Sunderland fire station to close

Sunderland fire station to close

Tyne and Wear Fire Rescue has announced that Sunderland’s fire station is to close, in an attempt to save money.

The decision was made yesterday (January 20th) as part of the cuts to funding. Community operations at Wallsend and Gosforth will also shut and be replaced by a new station at Benton. In addition, 131 frontline firefighter posts will be lost.

However, the Fire Brigade Union ( FBU ) was left “stunned” by the decision and Dave Turner, its secretary for Tyne and Wear, said they were “the most devastating cuts in the service’s history”.

“These cuts will put lives at risk.

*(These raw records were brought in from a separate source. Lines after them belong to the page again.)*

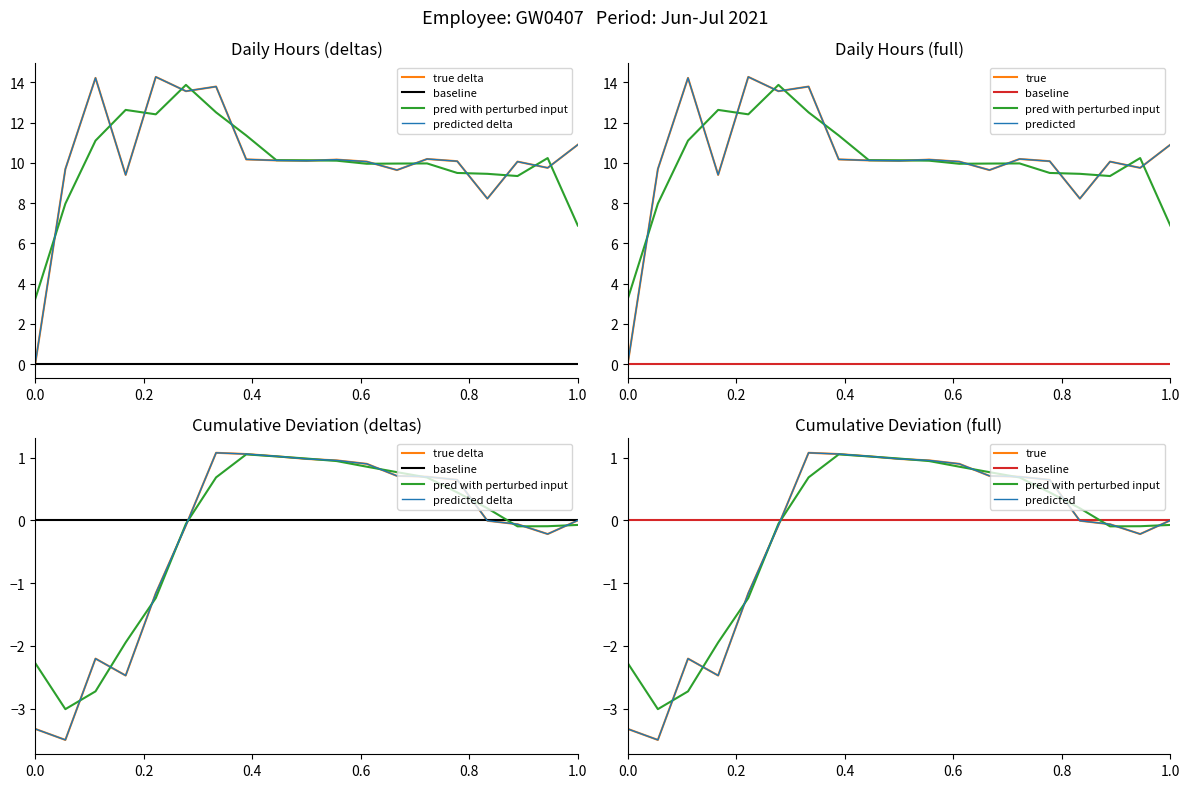

What is the total value across all series at 0.0?

-15.6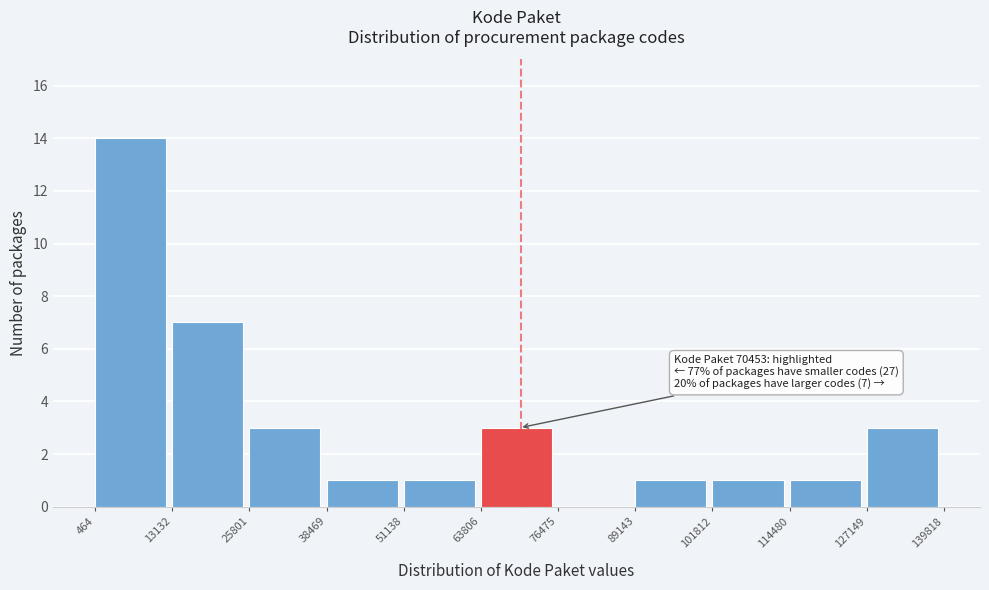

Which range on the x-axis has the tallest bar?

464 to 13132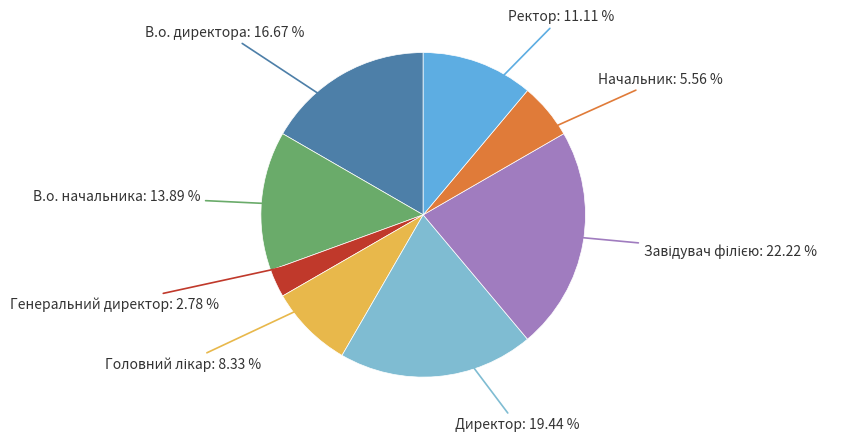

Is there any slice that represents more than half of the pie?

No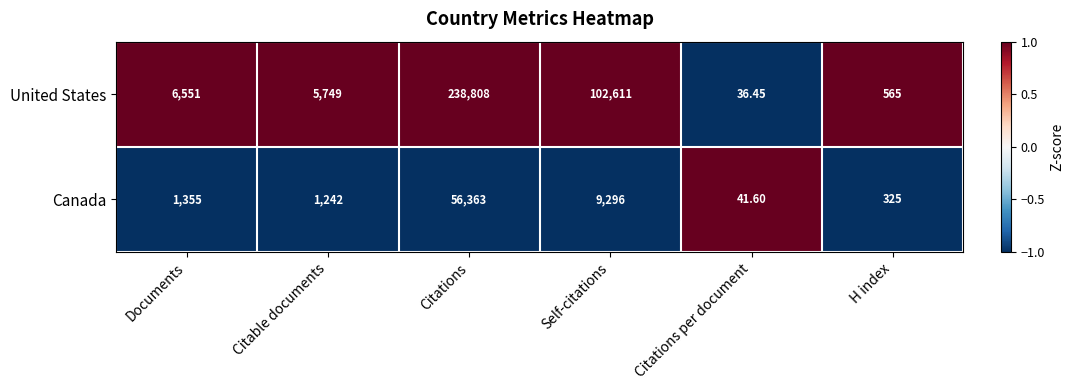

At which category does the chart reach its minimum across all series?

Citations per document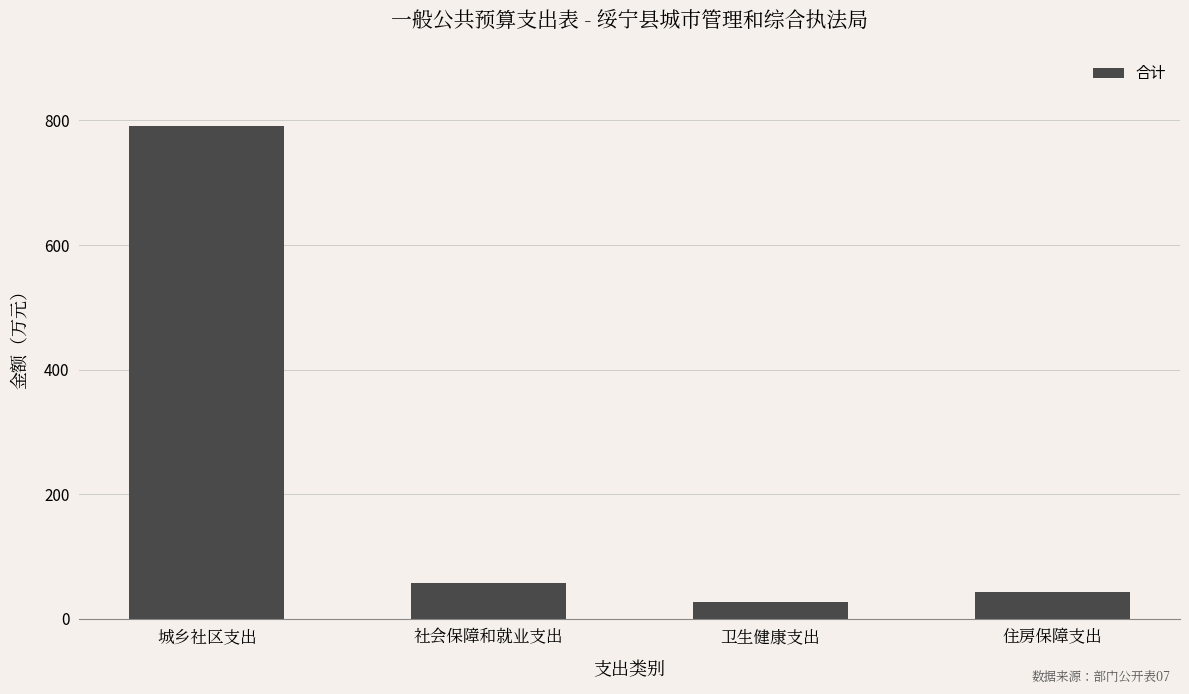

At which category does the chart reach its peak across all series?

城乡社区支出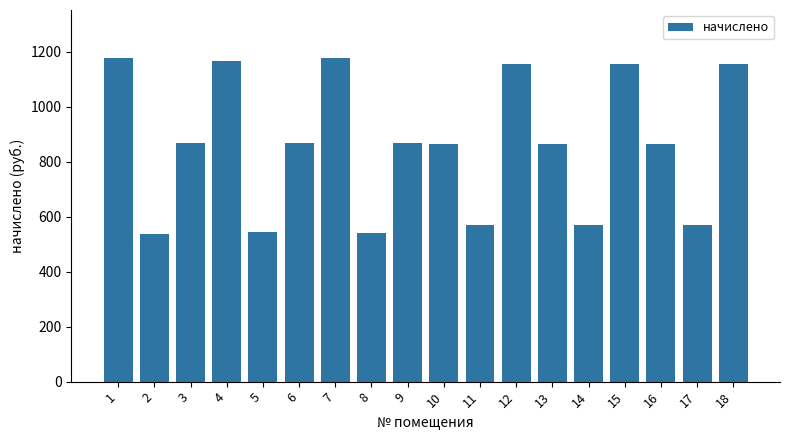

What is the minimum value shown in the chart?

537.4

The government has already cut fire services to shreds, but these new attacks are worse than ever.”

Labour Sunderland Central MP Julie Elliott said she was devastated by the news, claiming she did not believe the consultation on the options was meaningful. She spoke of her intention to write to the fire authority to voice her concerns and suggested a move back to the drawing board to see how the cuts could be implemented and ensure the service’s reserves were used sensibly.

Sunderland will now be without its own fire station for the first time in more than 100 years. In addition, during quieter nights, two fire engines will stand down for up to 12 hours at a time.

Chief fire officer Tom Capeling said it was now a “challenging” time for the service, but that the changes would be rolled out slowly over the next three years. He did admit it would be unable to continue with the level of operation that the fire crews currently provide.

These cuts form part of an attempt to save £13.6 million by 2017.

The FBU also suggested the Tyne and Wear fire authority was sitting on between £25 million and £35 million of reserves, yet chose to ignore the views of firefighters and the communities in Tyne and Wear by making the “most severe” cuts out of the potential options.

Commercial buildings, non-domestic and multi-occupancy premises in England and Wales are already forced to undertake a ‘suitable and sufficient’ fire risk assessment carried out under the Regulatory Reform (Fire Safety) Order 2005.

While the overwhelming majority of premises do this, if the assessment is thought to have been carried out to an insufficient extent, the Responsible Person can face an unlimited fine or up to two years in prison.